There's more interesting stuff happening in the original: http://github.com/perl6/perl6-examples/blob/master/games/blackjack.p6 notably:

my @values = (ace => 1|11, two => 2, three => 3, four => 4, five => 5, six => 6, seven => 7, eight => 8, nine => 9, ten => 10, jack => 10, queen => 10, king => 10, );

my @suites = < spades clubs diamonds hearts >;

my @deck = ( @values X @suites ).map: { my ($name, $value) = $^a.kv; $name ~= " of $^b"; $name => $value };


Here the deck is the Cartesian product of Ace .. King with the various suits. In other versions I've seen the deck sorted in place with: @deck.=pick(*) (i.e. @deck = @deck.pick(@deck.elems))
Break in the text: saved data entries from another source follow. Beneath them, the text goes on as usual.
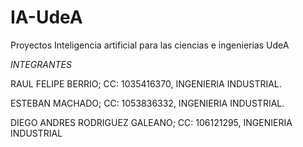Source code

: # IA-UdeA

Proyectos Inteligencia artificial para las ciencias e ingenierias UdeA

*INTEGRANTES*

RAUL FELIPE BERRIO; CC: 1035416370, INGENIERIA INDUSTRIAL.

ESTEBAN MACHADO; CC: 1053836332, INGENIERIA INDUSTRIAL.

DIEGO ANDRES RODRIGUEZ GALEANO; CC: 106121295, INGENIERIA INDUSTRIAL
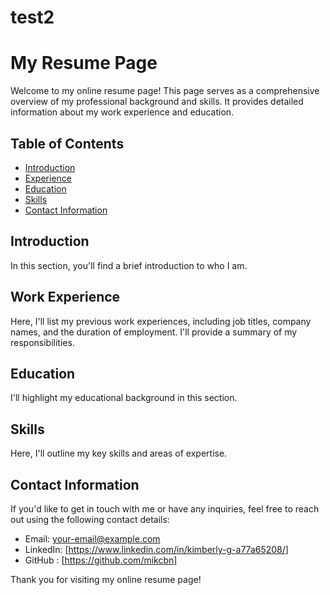 # test2
 # My Resume Page

Welcome to my online resume page! This page serves as a comprehensive overview of my professional background and skills. It provides detailed information about my work experience and education.

## Table of Contents
- [Introduction](#introduction)
- [Experience](#experience)
- [Education](#education)
- [Skills](#skills)
- [Contact Information](#contact-information)

## Introduction
In this section, you'll find a brief introduction to who I am. 

## Work Experience
Here, I'll list my previous work experiences, including job titles, company names, and the duration of employment. I'll provide a summary of my responsibilities.

## Education
I'll highlight my educational background in this section.

## Skills
Here, I'll outline my key skills and areas of expertise.
## Contact Information
If you'd like to get in touch with me or have any inquiries, feel free to reach out using the following contact details:
- Email: your-email@example.com
- LinkedIn: [https://www.linkedin.com/in/kimberly-g-a77a65208/]
- GitHub : [https://github.com/mikcbn]

Thank you for visiting my online resume page!



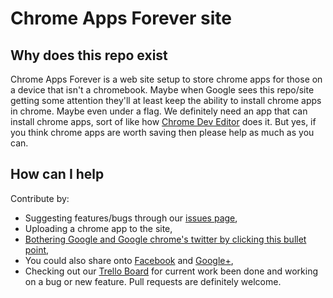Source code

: # Chrome Apps Forever site

## Why does this repo exist

Chrome Apps Forever is a web site setup to store chrome apps for those on a device that isn't a chromebook. Maybe when Google sees this repo/site getting some attention they'll at least keep the ability to install chrome apps in chrome. Maybe even under a flag. We definitely need an app that can install chrome apps, sort of like how [Chrome Dev Editor](https://github.com/GoogleChrome/chromedeveditor) does it. But yes, if you think chrome apps are worth saving then please help as much as you can.

## How can I help

Contribute by:

- Suggesting features/bugs through our [issues page](https://github.com/seven-squares-studios/chromeappsforever-site/issues),
- Uploading a chrome app to the site,
- [Bothering Google and Google chrome's twitter by clicking this bullet point](https://twitter.com/share?url=https://seven-squares-studios.github.io/chromeappsforever-site/&text=Chrome%20Apps%20Forever%20site%20is%20online%20@googlechrome%20@google&hashtags=chromeappsforever,google,chrome,apps),
- You could also share onto [Facebook](https://www.facebook.com/sharer.php?u=https://seven-squares-studios.github.io/chromeappsforever-site/) and [Google+](https://plus.google.com/share?url=https://seven-squares-studios.github.io/chromeappsforever-site/),
- Checking out our [Trello Board](https://trello.com/b/x0HhMzKn) for current work been done and working on a bug or new feature. Pull requests are definitely welcome.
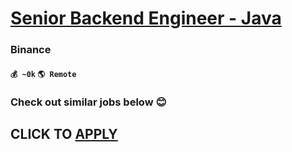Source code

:# [Senior Backend Engineer - Java](https://www.remotewlb.com/apply/senior-backend-engineer-java-65244)  
### Binance  
#### `💰 ~0k` `🌎 Remote`  

###  Check out similar jobs below 😊

  
## CLICK TO [APPLY](https://www.remotewlb.com/apply/senior-backend-engineer-java-65244)

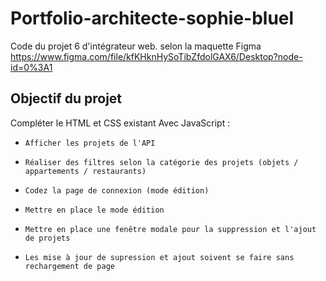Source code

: # Portfolio-architecte-sophie-bluel

Code du projet 6 d'intégrateur web. selon la maquette Figma
https://www.figma.com/file/kfKHknHySoTibZfdolGAX6/Desktop?node-id=0%3A1

## Objectif du projet

Compléter le HTML et CSS existant
Avec JavaScript :
 -     Afficher les projets de l'API
 -     Réaliser des filtres selon la catégorie des projets (objets / appartements / restaurants)
 -     Codez la page de connexion (mode édition)
 -     Mettre en place le mode édition
 -     Mettre en place une fenêtre modale pour la suppression et l'ajout de projets
 -     Les mise à jour de supression et ajout soivent se faire sans rechargement de page
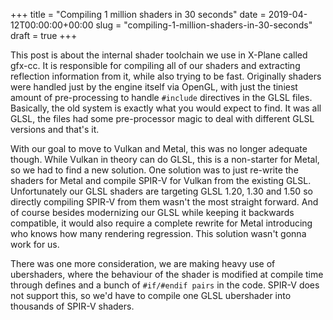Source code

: +++
title = "Compiling 1 million shaders in 30 seconds"
date = 2019-04-12T00:00:00+00:00
slug = "compiling-1-million-shaders-in-30-seconds"
draft = true
+++

This post is about the internal shader toolchain we use in X-Plane called gfx-cc. It is responsible for compiling all of our shaders and extracting reflection information from it, while also trying to be fast. Originally shaders were handled just by the engine itself via OpenGL, with just the tiniest amount of pre-processing to handle `#include` directives in the GLSL files. Basically, the old system is exactly what you would expect to find. It was all GLSL, the files had some pre-processor magic to deal with different GLSL versions and that's it.

With our goal to move to Vulkan and Metal, this was no longer adequate though. While Vulkan in theory can do GLSL, this is a non-starter for Metal, so we had to find a new solution. One solution was to just re-write the shaders for Metal and compile SPIR-V for Vulkan from the existing GLSL. Unfortunately our GLSL shaders are targeting GLSL 1.20, 1.30 and 1.50 so directly compiling SPIR-V from them wasn't the most straight forward. And of course besides modernizing our GLSL while keeping it backwards compatible, it would also require a complete rewrite for Metal introducing who knows how many rendering regression. This solution wasn't gonna work for us.

There was one more consideration, we are making heavy use of ubershaders, where the behaviour of the shader is modified at compile time through defines and a bunch of `#if/#endif pairs` in the code. SPIR-V does not support this, so we'd have to compile one GLSL ubershader into thousands of SPIR-V shaders.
There was a big fuss about this, which lazily evaluates Pascal's triangle:

sub pascal { [1], -> @p { [0, @p Z+ @p, 0] } ... * }
 
.say for pascal[^10];

Name: Anonymous 2010-09-24 21:01

>>59
Correction. On taking a closer look, the pair constructor ('=>') is expressly "!fiddly", which makes more sense.